John Bucchino & David Campbell In Conversation

This blog is a part of The Directory of Contemporary Musical Theatre Writers, found online at


Multi-talented Australian singer David Campbell and celebrated American singer/songwriter John Bucchino recently teamed up to release a beautiful new CD of Bucchino’s songs. Largely considered the writer of gold-standard story songs, Bucchino has been a member of since our launch in January, 2013. You can see a trailer of our previous interview with him about his masterclass series here. In addition to maintaining an active performance career, Campbell is a co-host of Mornings, an Australian talk show.

Amid their hectic schedules, they made time to share their thoughts on the new album and their collaboration.



How did you first meet?

John: It was back in the mid-nineties. I was a guest in an Amanda McBroom concert, accompanying her on my song “Sweet Dreams,” and David was there. He had just arrived in the U.S., and a mutual friend, who’d heard him sing, introduced us and suggested that he’d be a good person to sing my songs. We went out for coffee later that night and, a day or so later, we got together at my piano. As soon as I heard him sing, I was sold. Not only does he have a gorgeous voice that can do almost anything, he’s also a brilliant actor – a necessary skill for performing my songs well.

David, you’ve had a busy career since your last album release three years ago. What was the genesis of this project and how does it feel like a natural evolution for you as a recording artist?

[The] evolution of this was to sort of get closer to the fans and as an indie artist to try something different, to get a more immediate response.
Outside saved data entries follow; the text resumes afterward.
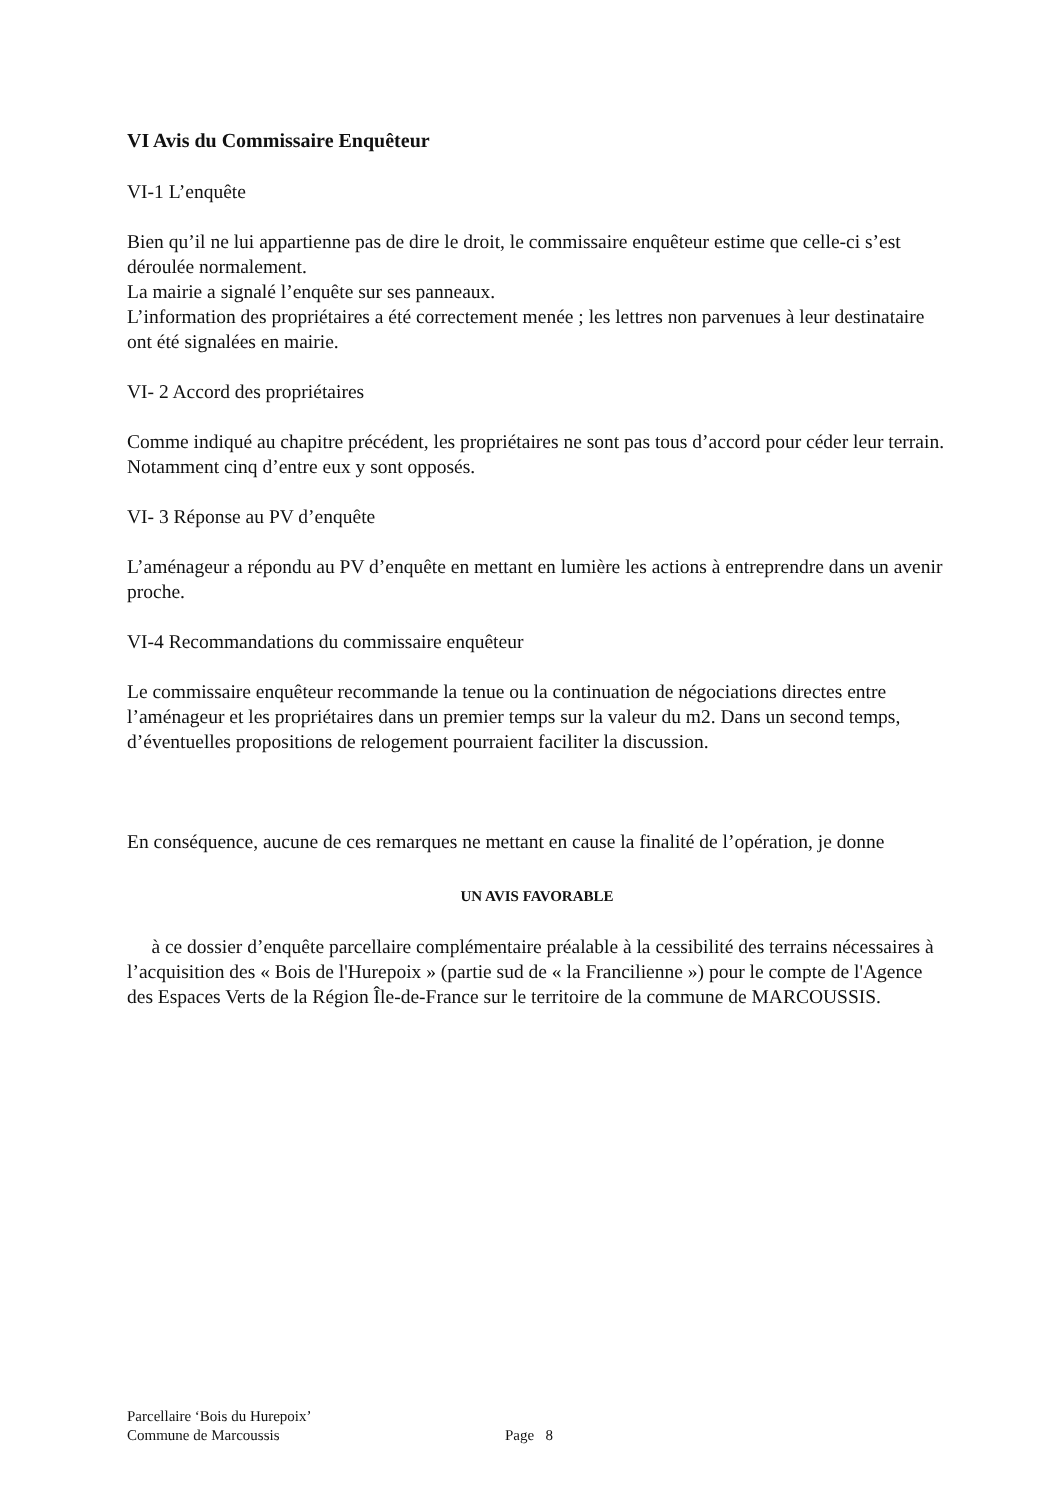VI Avis du Commissaire Enquêteur
VI-1 L’enquête
Bien qu’il ne lui appartienne pas de dire le droit, le commissaire enquêteur estime que celle-ci s’est déroulée normalement.
La mairie a signalé l’enquête sur ses panneaux.
L’information des propriétaires a été correctement menée ; les lettres non parvenues à leur destinataire ont été signalées en mairie.
VI- 2 Accord des propriétaires
Comme indiqué au chapitre précédent, les propriétaires ne sont pas tous d’accord pour céder leur terrain. Notamment cinq d’entre eux y sont opposés.
VI- 3 Réponse au PV d’enquête
L’aménageur a répondu au PV d’enquête en mettant en lumière les actions à entreprendre dans un avenir proche.
VI-4 Recommandations du commissaire enquêteur
Le commissaire enquêteur recommande la tenue ou la continuation de négociations directes entre l’aménageur et les propriétaires dans un premier temps sur la valeur du m2. Dans un second temps, d’éventuelles propositions de relogement pourraient faciliter la discussion.
En conséquence, aucune de ces remarques ne mettant en cause la finalité de l’opération, je donne
UN AVIS FAVORABLE
à ce dossier d’enquête parcellaire complémentaire préalable à la cessibilité des terrains nécessaires à l’acquisition des « Bois de l'Hurepoix » (partie sud de « la Francilienne ») pour le compte de l'Agence des Espaces Verts de la Région Île-de-France sur le territoire de la commune de MARCOUSSIS.
Parcellaire ‘Bois du Hurepoix’
Commune de Marcoussis
Page 8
It’s about trying to be more in control of what I put out.

On whose soil did you record and why? 

John: We recorded here in Sydney because of David’s schedule as host of the daily “Mornings” show here.
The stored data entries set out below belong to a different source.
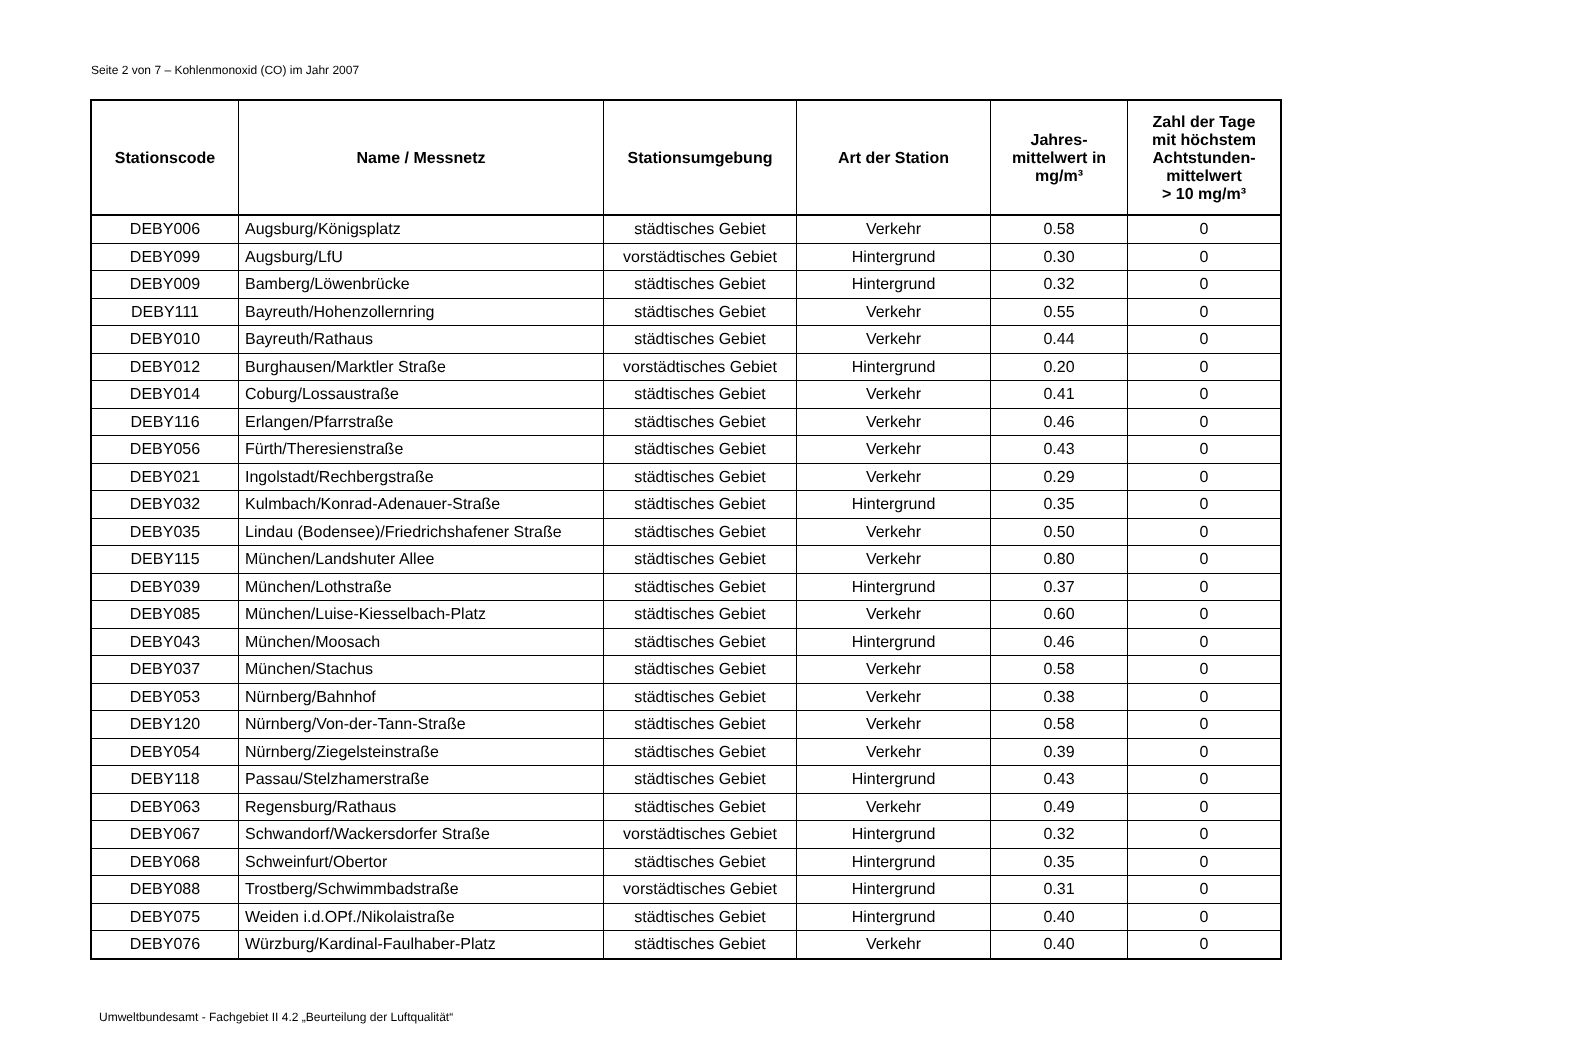Seite 2 von 7 – Kohlenmonoxid (CO) im Jahr 2007
| Stationscode | Name / Messnetz | Stationsumgebung | Art der Station | Jahres- mittelwert in mg/m³ | Zahl der Tage mit höchstem Achtstunden- mittelwert > 10 mg/m³ |
| --- | --- | --- | --- | --- | --- |
| DEBY006 | Augsburg/Königsplatz | städtisches Gebiet | Verkehr | 0.58 | 0 |
| DEBY099 | Augsburg/LfU | vorstädtisches Gebiet | Hintergrund | 0.30 | 0 |
| DEBY009 | Bamberg/Löwenbrücke | städtisches Gebiet | Hintergrund | 0.32 | 0 |
| DEBY111 | Bayreuth/Hohenzollernring | städtisches Gebiet | Verkehr | 0.55 | 0 |
| DEBY010 | Bayreuth/Rathaus | städtisches Gebiet | Verkehr | 0.44 | 0 |
| DEBY012 | Burghausen/Marktler Straße | vorstädtisches Gebiet | Hintergrund | 0.20 | 0 |
| DEBY014 | Coburg/Lossaustraße | städtisches Gebiet | Verkehr | 0.41 | 0 |
| DEBY116 | Erlangen/Pfarrstraße | städtisches Gebiet | Verkehr | 0.46 | 0 |
| DEBY056 | Fürth/Theresienstraße | städtisches Gebiet | Verkehr | 0.43 | 0 |
| DEBY021 | Ingolstadt/Rechbergstraße | städtisches Gebiet | Verkehr | 0.29 | 0 |
| DEBY032 | Kulmbach/Konrad-Adenauer-Straße | städtisches Gebiet | Hintergrund | 0.35 | 0 |
| DEBY035 | Lindau (Bodensee)/Friedrichshafener Straße | städtisches Gebiet | Verkehr | 0.50 | 0 |
| DEBY115 | München/Landshuter Allee | städtisches Gebiet | Verkehr | 0.80 | 0 |
| DEBY039 | München/Lothstraße | städtisches Gebiet | Hintergrund | 0.37 | 0 |
| DEBY085 | München/Luise-Kiesselbach-Platz | städtisches Gebiet | Verkehr | 0.60 | 0 |
| DEBY043 | München/Moosach | städtisches Gebiet | Hintergrund | 0.46 | 0 |
| DEBY037 | München/Stachus | städtisches Gebiet | Verkehr | 0.58 | 0 |
| DEBY053 | Nürnberg/Bahnhof | städtisches Gebiet | Verkehr | 0.38 | 0 |
| DEBY120 | Nürnberg/Von-der-Tann-Straße | städtisches Gebiet | Verkehr | 0.58 | 0 |
| DEBY054 | Nürnberg/Ziegelsteinstraße | städtisches Gebiet | Verkehr | 0.39 | 0 |
| DEBY118 | Passau/Stelzhamerstraße | städtisches Gebiet | Hintergrund | 0.43 | 0 |
| DEBY063 | Regensburg/Rathaus | städtisches Gebiet | Verkehr | 0.49 | 0 |
| DEBY067 | Schwandorf/Wackersdorfer Straße | vorstädtisches Gebiet | Hintergrund | 0.32 | 0 |
| DEBY068 | Schweinfurt/Obertor | städtisches Gebiet | Hintergrund | 0.35 | 0 |
| DEBY088 | Trostberg/Schwimmbadstraße | vorstädtisches Gebiet | Hintergrund | 0.31 | 0 |
| DEBY075 | Weiden i.d.OPf./Nikolaistraße | städtisches Gebiet | Hintergrund | 0.40 | 0 |
| DEBY076 | Würzburg/Kardinal-Faulhaber-Platz | städtisches Gebiet | Verkehr | 0.40 | 0 |
Umweltbundesamt - Fachgebiet II 4.2 „Beurteilung der Luftqualität“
David, what about John’s writing appeals to you as a performer?

I think John has an intimacy and heart as a writer that appeals to me and I think that he writes songs that have a beautiful storyline and emotional impact. They kind of remind me of Paul Simon and Randy Newman’s style and, like those two, they have a familiarity about them…they feel like a comfortable pair of shoes. There’s a classic songwriting style to them.

John, how did you and David go about picking the eleven tracks and devising the order for this recording?

In the months before our recording, I sent David lots of possible songs and he picked the ones he wanted to sing, the ones he thought would make for a cohesive CD. As for the order, we discussed it and rather quickly settled on the current order.

How much time did you have to discuss the songs and what kinds of things did you talk about in preparing for the recording sessions?

David: We discussed it over skype and email for a couple of months. John had a vision of how he wanted the songs represented, but I also had a vision of how I wanted them to appear to the listener. I have a good knowledge of his music, but it was a long and lengthy debate to try and get the songs down. I was also very clear that I didn’t want the album to be too long.

John: We’ve previously performed some of the songs, so those were easy – though, we did vary them slightly, given who we are now, both musically and personally. The rest, we shaped during the 9-day rehearsal period before we went into the studio. David found the right voice for the CD, and I adapted to the new keys in which he sings some of the songs. Once we were recording, however, spontaneity took over, and the accompaniments and vocal phrasing organically emerged from the moment.

John, we’ve had the pleasure of talking to you about working with performers on your songs. Going into the recording studio, however, presents its own kind of challenges and opportunities. Can you speak about them and, perhaps, share what about this recording process might have been different?

The biggest difference about this recording is the speed with which it was done. We recorded over one and a half days, mixed that second night, mastered the next day, and had the manufactured CD in our hands a week later – unheard of! Normally, I’m very meticulous about every tiny detail of a recording, but there simply wasn’t time. So I got into the mindset of a “live” recording, without the opportunity to overthink things. And, rather than being frustrating, that was actually liberating. We would often do 3 or 4 takes of a song and, in nearly every case, we used the first take. So there’s a beautiful immediacy to the CD. I couldn’t be prouder.

What’s next for you both in your collective and individual careers?

John: I’ll be mixing and releasing my new solo piano CD of improves on Beatle songs, tentatively called “John Bucchino Meets the Beatles.”

And I’ll be shopping my new Danish-commissioned musical, ESAURA, hoping to secure some productions in English. No other big projects in the works yet, but I’ve had some invitations to return to Australia and New Zealand to do some teaching, which would be wonderful.

David: John’s back in New York, but we’re working on the DVD and filming and what we’re going to do with it and how we’re going to get it out there.